Group members started keeping track of the trash they collected in 2009 and the Keep It Clean website indicates they have gathered an average of 550 bags of trash a year. But Taylor pointed out those numbers don’t tell the whole story, because so many people, whether affiliated with Keep It Clean or not, don’t keep track of the trash they pick up off the beach.

Litter is a universal issue at public beaches, she said, and Wrightsville Beach is no more polluted than the others — in fact, she said, it’s cleaner than many. But she said the currents near shore pull items out to sea rather than washing them back in, so the high tide can move trash from the beach strand into the marine ecosystem.

“If I walk the beach and it’s a clean beach at low tide, that doesn’t mean it was really a clean beach,” she said.

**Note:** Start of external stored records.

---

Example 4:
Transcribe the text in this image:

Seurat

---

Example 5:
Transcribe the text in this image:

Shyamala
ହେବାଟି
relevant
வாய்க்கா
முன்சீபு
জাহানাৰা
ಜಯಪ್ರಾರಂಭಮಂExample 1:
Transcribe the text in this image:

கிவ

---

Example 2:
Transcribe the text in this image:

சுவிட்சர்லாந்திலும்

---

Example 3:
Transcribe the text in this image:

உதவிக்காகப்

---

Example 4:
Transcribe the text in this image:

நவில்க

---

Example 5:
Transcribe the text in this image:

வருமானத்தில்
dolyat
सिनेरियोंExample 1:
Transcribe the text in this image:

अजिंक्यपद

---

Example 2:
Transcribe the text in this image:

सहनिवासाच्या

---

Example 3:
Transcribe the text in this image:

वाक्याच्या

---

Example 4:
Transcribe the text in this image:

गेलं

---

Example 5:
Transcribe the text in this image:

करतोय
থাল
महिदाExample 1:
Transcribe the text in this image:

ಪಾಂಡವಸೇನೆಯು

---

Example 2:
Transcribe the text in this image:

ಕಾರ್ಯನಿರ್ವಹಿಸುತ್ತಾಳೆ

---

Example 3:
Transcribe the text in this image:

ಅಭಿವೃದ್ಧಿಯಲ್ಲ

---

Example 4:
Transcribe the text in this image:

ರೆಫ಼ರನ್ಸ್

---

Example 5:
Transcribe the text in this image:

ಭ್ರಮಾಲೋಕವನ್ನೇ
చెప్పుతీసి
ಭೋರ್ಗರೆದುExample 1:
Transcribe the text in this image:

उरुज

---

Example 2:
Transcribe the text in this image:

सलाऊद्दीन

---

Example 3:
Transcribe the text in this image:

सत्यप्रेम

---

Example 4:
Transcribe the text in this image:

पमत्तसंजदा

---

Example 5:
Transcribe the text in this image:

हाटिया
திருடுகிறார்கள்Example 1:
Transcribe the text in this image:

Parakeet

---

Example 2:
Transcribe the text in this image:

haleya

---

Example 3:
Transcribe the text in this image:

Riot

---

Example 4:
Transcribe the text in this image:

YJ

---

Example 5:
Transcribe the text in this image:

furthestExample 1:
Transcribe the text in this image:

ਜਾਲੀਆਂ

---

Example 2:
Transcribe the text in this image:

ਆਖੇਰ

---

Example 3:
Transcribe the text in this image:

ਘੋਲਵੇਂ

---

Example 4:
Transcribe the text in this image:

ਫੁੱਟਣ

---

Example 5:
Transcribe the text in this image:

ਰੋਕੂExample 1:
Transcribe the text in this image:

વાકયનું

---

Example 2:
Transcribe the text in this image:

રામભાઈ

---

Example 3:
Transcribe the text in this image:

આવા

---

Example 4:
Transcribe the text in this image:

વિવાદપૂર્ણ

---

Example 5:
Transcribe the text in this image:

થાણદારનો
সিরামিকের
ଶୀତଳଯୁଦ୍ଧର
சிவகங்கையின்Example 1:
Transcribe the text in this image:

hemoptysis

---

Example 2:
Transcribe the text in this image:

Taylor said microplastics, which can result from larger plastics breaking down, are sometimes ingested by tiny marine animals and passed up through the food chain.

“What we’re finding now …is we have plastic in plankton,” she said, “so there are larger fish, and they’ve already ingested plastic even if they didn’t eat it themselves.”

She told another story about a study done by a University of Florida student on 93 loggerhead hatchlings found dead. The student necropsied the hatchlings and found every one had ingested plastic, despite having been in the ocean for less than a month.

Taylor acknowledged a certain amount of littering is accidental, as empty cups or wrappers are lofted away from their owners by the sea breeze. But she said beachgoers can lessen their impact on the environment by making simple changes in what they choose to bring to the beach, like packing food or beverages in reusable containers instead of plastic.

“If everybody does one little thing,” she said, “It can help.”